Ph.D. in French Studies, University of Warwick, UK

Biography

Vincent Bruyère, Associate Professor (Ph.D. in French Studies, University of Warwick, UK.)

My research draws on literary theory, visual culture, and the history of the body in an effort to rethink contemporary politics of life, health, and sustainability in a historicized perspective. In my new book, Perishability Fatigue: Forays in Environmental Loss and Decay (Columbia University Press, 2018), I ask, what is it like to have one’s present engendered by survivalist scenarios? What does it mean to be mortal or exhausted in the age of sustainability? The objective is to draw attention to the scripts and scenarios that mediate our relations to loss and decay, but also to emphasize the inequalities implicit in technologies of storage and burial, which promise continuity in the future to some while refusing it to others.

I have recently completed a new book which takes up and develops the idea of a cultural memory of transience introduced in Perishability Fatigue as a means to historicize contemporary politics of termination and conservation. The Vanitas Hypothesis confronts the seeming pointlessness of the humanities amidst spectacularly negative future projections of environmental collapse. 

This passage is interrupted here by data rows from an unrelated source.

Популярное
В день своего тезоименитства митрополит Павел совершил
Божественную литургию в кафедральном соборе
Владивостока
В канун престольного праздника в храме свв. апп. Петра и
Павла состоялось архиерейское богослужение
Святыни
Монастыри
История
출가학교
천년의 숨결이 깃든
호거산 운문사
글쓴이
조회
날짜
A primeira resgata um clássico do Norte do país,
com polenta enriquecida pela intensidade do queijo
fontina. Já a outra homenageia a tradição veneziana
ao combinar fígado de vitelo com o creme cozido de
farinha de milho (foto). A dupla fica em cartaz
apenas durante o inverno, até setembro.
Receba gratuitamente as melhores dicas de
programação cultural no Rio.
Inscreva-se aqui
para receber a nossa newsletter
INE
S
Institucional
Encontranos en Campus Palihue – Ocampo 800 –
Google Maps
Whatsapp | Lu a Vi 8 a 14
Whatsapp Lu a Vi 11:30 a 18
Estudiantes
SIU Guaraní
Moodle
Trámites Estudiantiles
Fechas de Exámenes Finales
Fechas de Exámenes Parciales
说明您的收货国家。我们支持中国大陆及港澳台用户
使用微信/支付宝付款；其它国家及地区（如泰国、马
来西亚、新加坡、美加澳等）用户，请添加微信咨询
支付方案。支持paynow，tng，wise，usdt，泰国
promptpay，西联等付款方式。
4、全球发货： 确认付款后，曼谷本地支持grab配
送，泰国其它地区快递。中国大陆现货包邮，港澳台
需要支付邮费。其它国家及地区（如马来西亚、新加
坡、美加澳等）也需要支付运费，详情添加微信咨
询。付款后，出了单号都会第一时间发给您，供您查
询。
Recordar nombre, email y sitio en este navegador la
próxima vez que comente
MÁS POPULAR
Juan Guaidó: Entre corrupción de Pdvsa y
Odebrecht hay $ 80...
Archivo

The Anthropocene hypothesis offers a picture big enough to reabsorb all the other pictures of the world, leaving nothing behind but a sedimented deposit. That deposit may indeed be of interests to geologists of the future, who will find in it evidence that something of geological importance occurred—or evidence of the contrary—but not so interesting to those of us stuck in the Anthropocene meantime, waiting for the grand flattening that will eventually turn millennia of civilizational record into compacted dust. The Vanitas Hypothesis is a response to that state of affairs. It is about the threat that the Anthropocene hypothesis poses for the study of the historical record, but also the interpretive affordances it creates. Bearing witness to quieter forms of erasure at work in the Anthropocene present, this book paints a series of unsettling encounters between early modern sources and contemporary visual culture, through motifs that both recall and renew the vanitas tradition: broken landscapes, leaking toxics, shallow resting places, and even artificial meat. 

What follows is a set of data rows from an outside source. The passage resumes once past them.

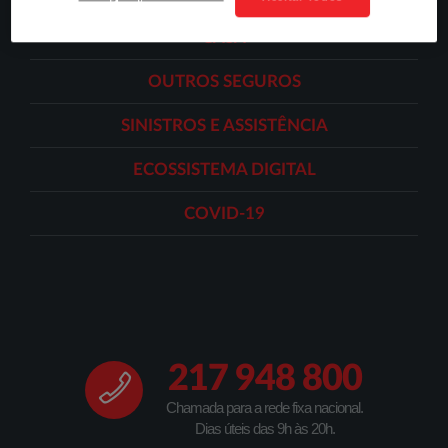
CASA
OUTROS SEGUROS
SINISTROS E ASSISTÊNCIA
ECOSSISTEMA DIGITAL
COVID-19
217 948 800
Chamada para a rede fixa nacional.
Dias úteis das 9h às 20h.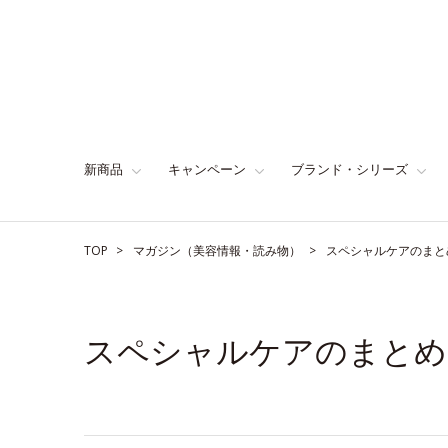
新商品
キャンペーン
ブランド・シリーズ
TOP
マガジン（美容情報・読み物）
スペシャルケアのまと
スペシャルケアのまとめ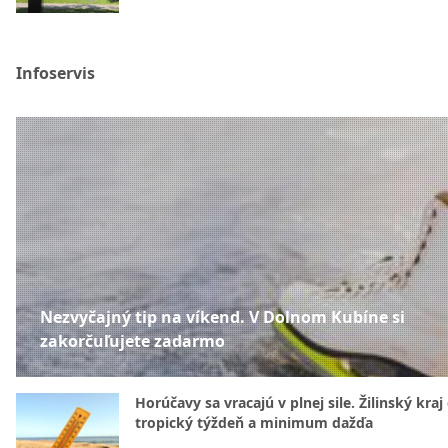
Infoservis
Nezvyčajný tip na víkend. V Dolnom Kubíne si
zakorčuľujete zadarmo
Horúčavy sa vracajú v plnej sile. Žilinský kraj
tropický týždeň a minimum dažďa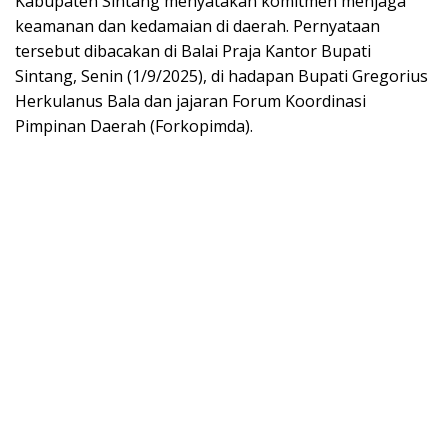
Kabupaten Sintang menyatakan komitmen menjaga
keamanan dan kedamaian di daerah. Pernyataan
tersebut dibacakan di Balai Praja Kantor Bupati
Sintang, Senin (1/9/2025), di hadapan Bupati Gregorius
Herkulanus Bala dan jajaran Forum Koordinasi
Pimpinan Daerah (Forkopimda).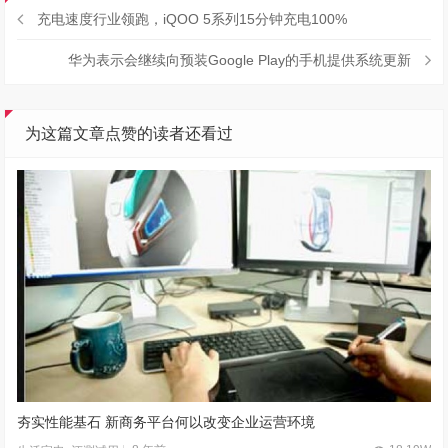
充电速度行业领跑，iQOO 5系列15分钟充电100%
华为表示会继续向预装Google Play的手机提供系统更新
为这篇文章点赞的读者还看过
夯实性能基石 新商务平台何以改变企业运营环境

My other works in progress include essays on pedagogies of health and epidemiological realism. 

 

Recent Publications

2022 — “Lascaux IV, Chauvet II, Planet B. Substance 51 (1): 88-102. 

2019 - “Terraformings.” Imaginations: Journal of Cross-cultural Image Studies 10:2. http://imaginations.glendon.yorku.ca/?p=12547

2019 - “Puss in Boots Goes to Pleistocene Park.” Oxford Literary Review. 41.1 Ed. Sarah Wood. Special issue “Ext: Writing Extinction.” 127-140.

2018 - Perishability Fatigue: Forays in Environmental Loss and Decay. New York: Columbia University Press, 2018.

2018 - “Cancer Culture avant la lettre.” Somatosphere. [http://somatosphere.net/2018/07/cancer-culture-avant-la-lettre.html]  

2018 - “Stroke and the Remembered Body: You See MeDirected by Linda S. Brown, 2015.” Journal of Medical Humanities (2018): 1-5. 

2012 - La différence francophone: De Jean Léry à Patrick Chamoiseau. Rennes: Presses universitaires de Rennes, 2012.